Additional covariates
We included facility, health worker, and individual characteristics as covariates in our regression models. Facility-level covariates included facility type, managing authority, urbanicity, and average number of staff. Health worker-level covariates included qualification and gender. Individual-level covariates included the number of weeks pregnant, if the client had a previous pregnancy, age, and the highest level of education attained by the client. For Nepal, the covariate urbanicity was excluded as this data was not collected in the Nepal survey. For Haiti and Senegal, the covariate number of weeks pregnant was excluded because more than 50% of the data was missing for this item.
Regression analysis
To assess the association between provision of care and facility readiness, we first conducted a bivariate regression of provision of care on each facility readiness index described above. This analysis was conducted at the client level using a multilevel linear regression model with random effects for facility and health worker. Next, we used a multilevel, multivariable linear regression model with random effects for facility and health worker, controlling for facility, health worker, and individual characteristics. We ran nine separate models, one for each facility readiness index. The outcome in each case was the same provision of care index. Analyses were conducted separately for each country. Visual examination of the data suggested a possible inflection point around a readiness score of 50 (see Supplementary Figures 3-12, Additional File 1); we tested this by fitting linear spline models with a single knot at 50 for all countries except for Senegal where there were few facilities with readiness scores below 50. For each model, we divided the coefficient for the readiness index by the standard error to obtain a measure of the strength of the association that accounts for both the estimate and the standard error.
To compare the coefficients between models, we used a bootstrapping approach. For each dataset, we generated 500 independent survey samples by resampling facilities with replacement, selecting the same number of facilities as in the original survey.
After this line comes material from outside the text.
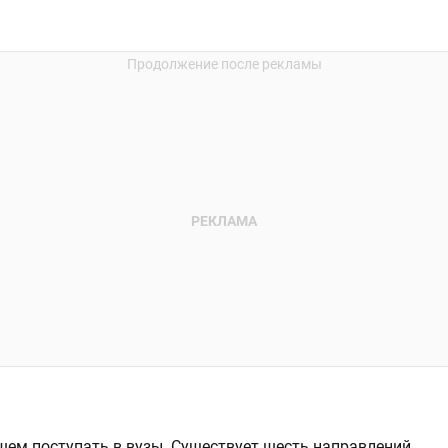
йшем поступать в вузы. Существует шесть направлений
Then, we merged the sampled facilities with client data to get sampled clients for the client-level analysis. For each of the 500 samples, we ran the nine linear models and nine linear spline models. We then calculated the mean difference of the coefficient for facility readiness and the standard deviation of the mean difference for each of the 36 pairwise comparisons. Statistical significance was determined using a Bonferroni adjusted p-value to account for the multiple pairwise comparisons.
Finally, we collapsed the individual-level dataset into a facility-level dataset by taking the mean index score across clients within a facility and conducted a multivariable linear regression adjusting for facility characteristics. We then compared the facility- and individual-level analyses using the same bootstrapping approach.
All statistical analyses were carried out using R version 4.1.3 [26].